Dataset entries
/---

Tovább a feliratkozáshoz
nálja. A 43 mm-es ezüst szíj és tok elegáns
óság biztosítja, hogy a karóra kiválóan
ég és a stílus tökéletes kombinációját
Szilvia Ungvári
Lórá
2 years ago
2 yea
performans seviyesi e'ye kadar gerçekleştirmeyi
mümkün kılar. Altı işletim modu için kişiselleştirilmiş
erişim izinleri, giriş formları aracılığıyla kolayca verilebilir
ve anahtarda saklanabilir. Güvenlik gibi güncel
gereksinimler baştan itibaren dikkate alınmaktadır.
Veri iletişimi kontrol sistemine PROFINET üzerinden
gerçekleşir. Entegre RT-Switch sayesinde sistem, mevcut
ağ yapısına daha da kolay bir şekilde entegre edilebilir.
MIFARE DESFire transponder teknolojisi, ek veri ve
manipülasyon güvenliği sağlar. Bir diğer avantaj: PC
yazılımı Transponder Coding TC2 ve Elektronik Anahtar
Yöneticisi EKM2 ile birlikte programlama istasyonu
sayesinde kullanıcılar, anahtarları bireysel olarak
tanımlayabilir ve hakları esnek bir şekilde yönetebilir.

\---

» **WHAT IS NEEDED**
All that is wanted is the run of lines from the start of the data through the line containing "ağ yapısına daha", copied word for word.

» **RESPONSE AREA**
Tovább a feliratkozáshoz
nálja. A 43 mm-es ezüst szíj és tok elegáns
óság biztosítja, hogy a karóra kiválóan
ég és a stílus tökéletes kombinációját
Szilvia Ungvári
Lórá
2 years ago
2 yea
performans seviyesi e'ye kadar gerçekleştirmeyi
mümkün kılar. Altı işletim modu için kişiselleştirilmiş
erişim izinleri, giriş formları aracılığıyla kolayca verilebilir
ve anahtarda saklanabilir. Güvenlik gibi güncel
gereksinimler baştan itibaren dikkate alınmaktadır.
Veri iletişimi kontrol sistemine PROFINET üzerinden
gerçekleşir. Entegre RT-Switch sayesinde sistem, mevcut
ağ yapısına daha da kolay bir şekilde entegre edilebilir.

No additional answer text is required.